LIT showcases HOT JOBS during free high school science technology camp; applications accepted through July 11

As a young girl, Vicki Rowlett had three dreams: to grow to 6-foot four-inches tall; play professional football for the NFL; and go to Harvard and teach college. She achieved one of her childhood goals; Rowlett has been teaching at Lamar Institute of Technology for 17 years.

Although she never played for the NFL, didn’t study at Harvard and only grew to 5-foot 4-inches tall, she did regain her passion for teaching.

As a child, she believed, there was nothing she couldn’t achieve. Rowlett, assistant professor of chemistry and physiology, is sharing that sentiment with high school boys and girls this summer through a science and technology camp offered at Lamar LIT. The course, which runs July 21 to 25, at LIT is conducted at no cost for students. Classes are 8 a.m. to 4 p.m. daily at LIT, with breakfast and lunch provided at no charge.

SteP, also known as Science and Technology Preview, teaches students what types of jobs are available within refineries, specifically in the area of process operating and instrumentation. Funded by the Center for the Advancement of Process Technology, through a National Science Foundation Grant, the camp is free for high school students.

Originally, the camp was set up to introduce females to careers in science and technology, which have been more traditionally filled by male workers. LIT opened the camp to both male and female teens.

The course will showcase science and technology in and out of the classroom. Students will do experiments in the chemistry lab and see the role science and technology plays within the refinery setting, Rowlett said. Students will dress in Nomex, hard hats and safety glasses while touring area plants and LIT’s distillation unit. They will learn how LIT’s three-story distillation unit works and also will tour a local refinery and chemical plant. “This will offer student information and give them insight into what types of jobs are available at area refineries,” she said.

Starting salary average at about $50,000 annually, with some employees taking home $100,000 within two years, she said. “We will talk about career choices and financial gains, regardless of their job goals,” Rowlett. “We also will discuss how much money they can make at these jobs.”

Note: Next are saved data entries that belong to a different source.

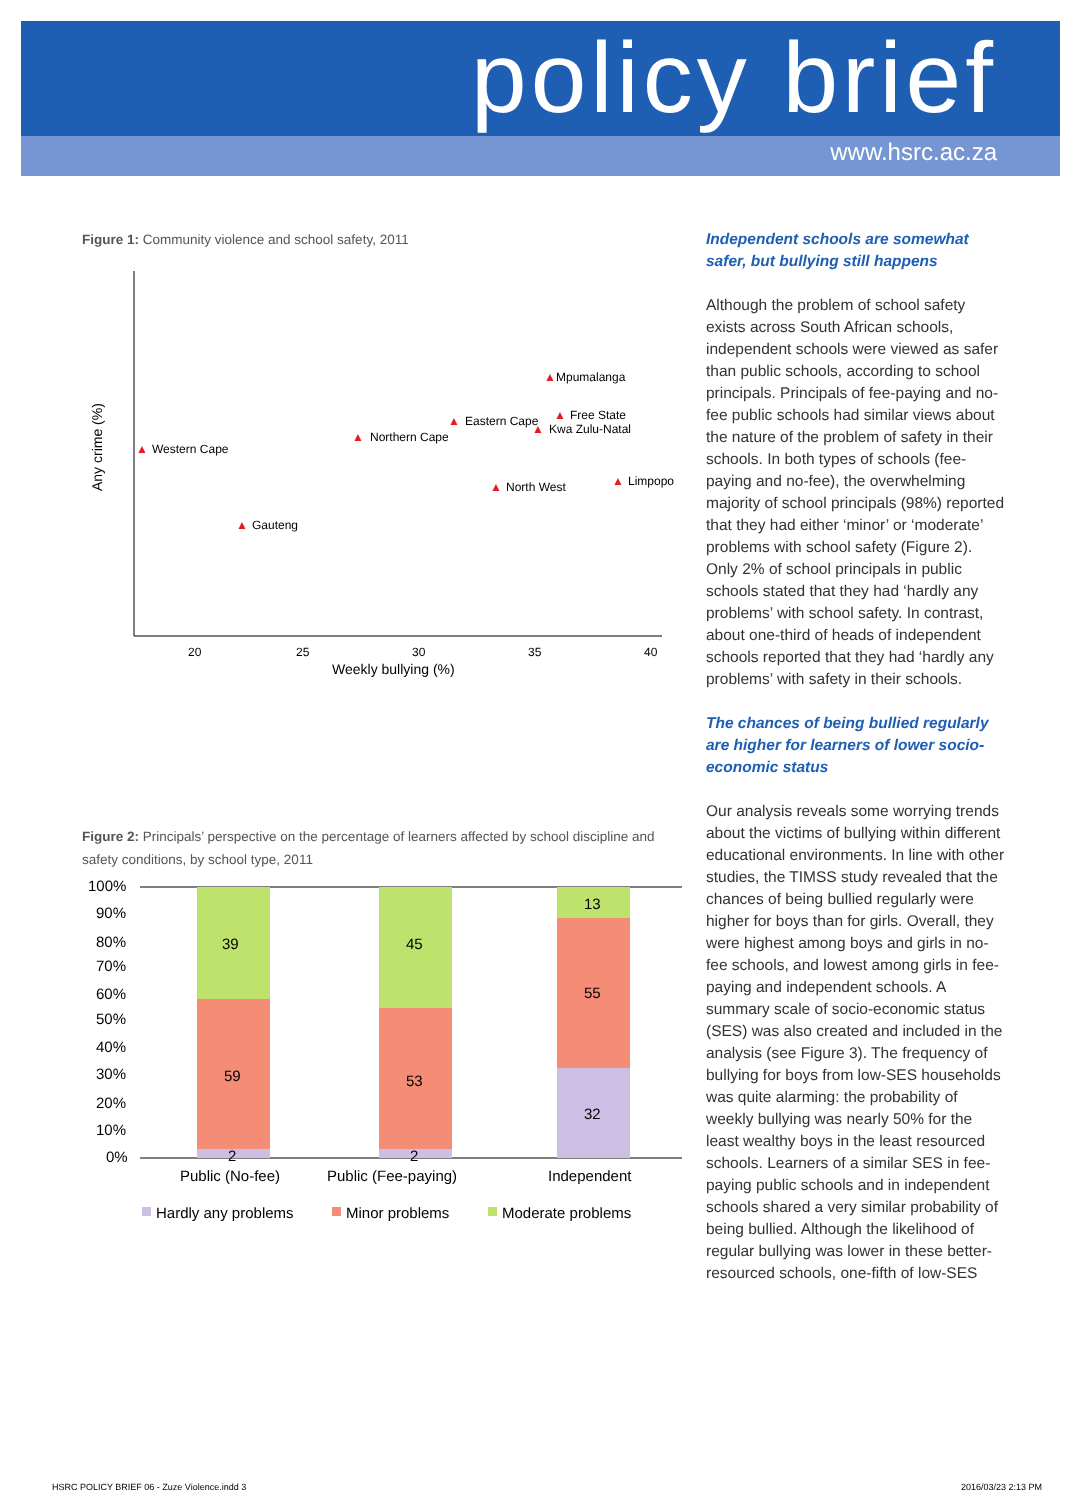policy brief
www.hsrc.ac.za
Figure 1: Community violence and school safety, 2011
20
25
30
35
40
Weekly bullying (%)
Any crime (%)
▲
▲
▲
▲
▲
▲
▲
▲
▲
Mpumalanga
Eastern Cape
Free State
Kwa Zulu-Natal
Northern Cape
Western Cape
North West
Limpopo
Gauteng
Figure 2: Principals’ perspective on the percentage of learners affected by school discipline and safety conditions, by school type, 2011
100%
90%
80%
70%
60%
50%
40%
30%
20%
10%
0%
39
59
2
45
53
2
13
55
32
Public (No-fee)
Public (Fee-paying)
Independent
Hardly any problems
Minor problems
Moderate problems
Independent schools are somewhat safer, but bullying still happens
Although the problem of school safety exists across South African schools, independent schools were viewed as safer than public schools, according to school principals. Principals of fee-paying and no-fee public schools had similar views about the nature of the problem of safety in their schools. In both types of schools (fee-paying and no-fee), the overwhelming majority of school principals (98%) reported that they had either ‘minor’ or ‘moderate’ problems with school safety (Figure 2). Only 2% of school principals in public schools stated that they had ‘hardly any problems’ with school safety. In contrast, about one-third of heads of independent schools reported that they had ‘hardly any problems’ with safety in their schools.
The chances of being bullied regularly are higher for learners of lower socio-economic status
Our analysis reveals some worrying trends about the victims of bullying within different educational environments. In line with other studies, the TIMSS study revealed that the chances of being bullied regularly were higher for boys than for girls. Overall, they were highest among boys and girls in no-fee schools, and lowest among girls in fee-paying and independent schools. A summary scale of socio-economic status (SES) was also created and included in the analysis (see Figure 3). The frequency of bullying for boys from low-SES households was quite alarming: the probability of weekly bullying was nearly 50% for the least wealthy boys in the least resourced schools. Learners of a similar SES in fee-paying public schools and in independent schools shared a very similar probability of being bullied. Although the likelihood of regular bullying was lower in these better-resourced schools, one-fifth of low-SES
HSRC POLICY BRIEF 06 - Zuze Violence.indd 3 2016/03/23 2:13 PM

At LIT’s distillation unit, high school students will learn the basics about how a plant works, they will open and close valves and get hands-on training working at the LIT unit.

In addition, students will investigate what life would be like without crude oil. Crude is not only used to process gasoline, but it is used to produce plastics and many other products. Rowlett said they will learn about sources of crude oil, including the use of offshore drilling.